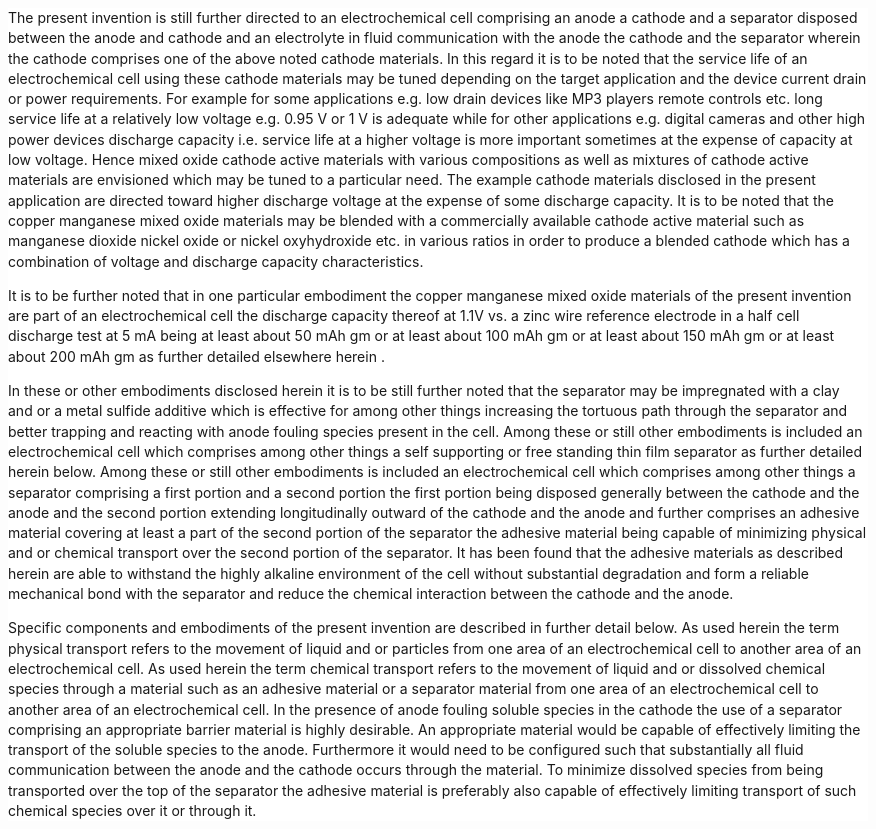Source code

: The present invention is still further directed to an electrochemical cell comprising an anode a cathode and a separator disposed between the anode and cathode and an electrolyte in fluid communication with the anode the cathode and the separator wherein the cathode comprises one of the above noted cathode materials. In this regard it is to be noted that the service life of an electrochemical cell using these cathode materials may be tuned depending on the target application and the device current drain or power requirements. For example for some applications e.g. low drain devices like MP3 players remote controls etc. long service life at a relatively low voltage e.g. 0.95 V or 1 V is adequate while for other applications e.g. digital cameras and other high power devices discharge capacity i.e. service life at a higher voltage is more important sometimes at the expense of capacity at low voltage. Hence mixed oxide cathode active materials with various compositions as well as mixtures of cathode active materials are envisioned which may be tuned to a particular need. The example cathode materials disclosed in the present application are directed toward higher discharge voltage at the expense of some discharge capacity. It is to be noted that the copper manganese mixed oxide materials may be blended with a commercially available cathode active material such as manganese dioxide nickel oxide or nickel oxyhydroxide etc. in various ratios in order to produce a blended cathode which has a combination of voltage and discharge capacity characteristics.

It is to be further noted that in one particular embodiment the copper manganese mixed oxide materials of the present invention are part of an electrochemical cell the discharge capacity thereof at 1.1V vs. a zinc wire reference electrode in a half cell discharge test at 5 mA being at least about 50 mAh gm or at least about 100 mAh gm or at least about 150 mAh gm or at least about 200 mAh gm as further detailed elsewhere herein .

In these or other embodiments disclosed herein it is to be still further noted that the separator may be impregnated with a clay and or a metal sulfide additive which is effective for among other things increasing the tortuous path through the separator and better trapping and reacting with anode fouling species present in the cell. Among these or still other embodiments is included an electrochemical cell which comprises among other things a self supporting or free standing thin film separator as further detailed herein below. Among these or still other embodiments is included an electrochemical cell which comprises among other things a separator comprising a first portion and a second portion the first portion being disposed generally between the cathode and the anode and the second portion extending longitudinally outward of the cathode and the anode and further comprises an adhesive material covering at least a part of the second portion of the separator the adhesive material being capable of minimizing physical and or chemical transport over the second portion of the separator. It has been found that the adhesive materials as described herein are able to withstand the highly alkaline environment of the cell without substantial degradation and form a reliable mechanical bond with the separator and reduce the chemical interaction between the cathode and the anode.

Specific components and embodiments of the present invention are described in further detail below. As used herein the term physical transport refers to the movement of liquid and or particles from one area of an electrochemical cell to another area of an electrochemical cell. As used herein the term chemical transport refers to the movement of liquid and or dissolved chemical species through a material such as an adhesive material or a separator material from one area of an electrochemical cell to another area of an electrochemical cell. In the presence of anode fouling soluble species in the cathode the use of a separator comprising an appropriate barrier material is highly desirable. An appropriate material would be capable of effectively limiting the transport of the soluble species to the anode. Furthermore it would need to be configured such that substantially all fluid communication between the anode and the cathode occurs through the material. To minimize dissolved species from being transported over the top of the separator the adhesive material is preferably also capable of effectively limiting transport of such chemical species over it or through it.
==============================
» **Task statement**
Give back the material above exactly as it appears, minus the pictures.

» **Solution to this exercise**
Source code

: The present invention is still further directed to an electrochemical cell comprising an anode a cathode and a separator disposed between the anode and cathode and an electrolyte in fluid communication with the anode the cathode and the separator wherein the cathode comprises one of the above noted cathode materials. In this regard it is to be noted that the service life of an electrochemical cell using these cathode materials may be tuned depending on the target application and the device current drain or power requirements. For example for some applications e.g. low drain devices like MP3 players remote controls etc. long service life at a relatively low voltage e.g. 0.95 V or 1 V is adequate while for other applications e.g. digital cameras and other high power devices discharge capacity i.e. service life at a higher voltage is more important sometimes at the expense of capacity at low voltage. Hence mixed oxide cathode active materials with various compositions as well as mixtures of cathode active materials are envisioned which may be tuned to a particular need. The example cathode materials disclosed in the present application are directed toward higher discharge voltage at the expense of some discharge capacity. It is to be noted that the copper manganese mixed oxide materials may be blended with a commercially available cathode active material such as manganese dioxide nickel oxide or nickel oxyhydroxide etc. in various ratios in order to produce a blended cathode which has a combination of voltage and discharge capacity characteristics.

It is to be further noted that in one particular embodiment the copper manganese mixed oxide materials of the present invention are part of an electrochemical cell the discharge capacity thereof at 1.1V vs. a zinc wire reference electrode in a half cell discharge test at 5 mA being at least about 50 mAh gm or at least about 100 mAh gm or at least about 150 mAh gm or at least about 200 mAh gm as further detailed elsewhere herein .

In these or other embodiments disclosed herein it is to be still further noted that the separator may be impregnated with a clay and or a metal sulfide additive which is effective for among other things increasing the tortuous path through the separator and better trapping and reacting with anode fouling species present in the cell. Among these or still other embodiments is included an electrochemical cell which comprises among other things a self supporting or free standing thin film separator as further detailed herein below. Among these or still other embodiments is included an electrochemical cell which comprises among other things a separator comprising a first portion and a second portion the first portion being disposed generally between the cathode and the anode and the second portion extending longitudinally outward of the cathode and the anode and further comprises an adhesive material covering at least a part of the second portion of the separator the adhesive material being capable of minimizing physical and or chemical transport over the second portion of the separator. It has been found that the adhesive materials as described herein are able to withstand the highly alkaline environment of the cell without substantial degradation and form a reliable mechanical bond with the separator and reduce the chemical interaction between the cathode and the anode.

Specific components and embodiments of the present invention are described in further detail below. As used herein the term physical transport refers to the movement of liquid and or particles from one area of an electrochemical cell to another area of an electrochemical cell. As used herein the term chemical transport refers to the movement of liquid and or dissolved chemical species through a material such as an adhesive material or a separator material from one area of an electrochemical cell to another area of an electrochemical cell. In the presence of anode fouling soluble species in the cathode the use of a separator comprising an appropriate barrier material is highly desirable. An appropriate material would be capable of effectively limiting the transport of the soluble species to the anode. Furthermore it would need to be configured such that substantially all fluid communication between the anode and the cathode occurs through the material. To minimize dissolved species from being transported over the top of the separator the adhesive material is preferably also capable of effectively limiting transport of such chemical species over it or through it.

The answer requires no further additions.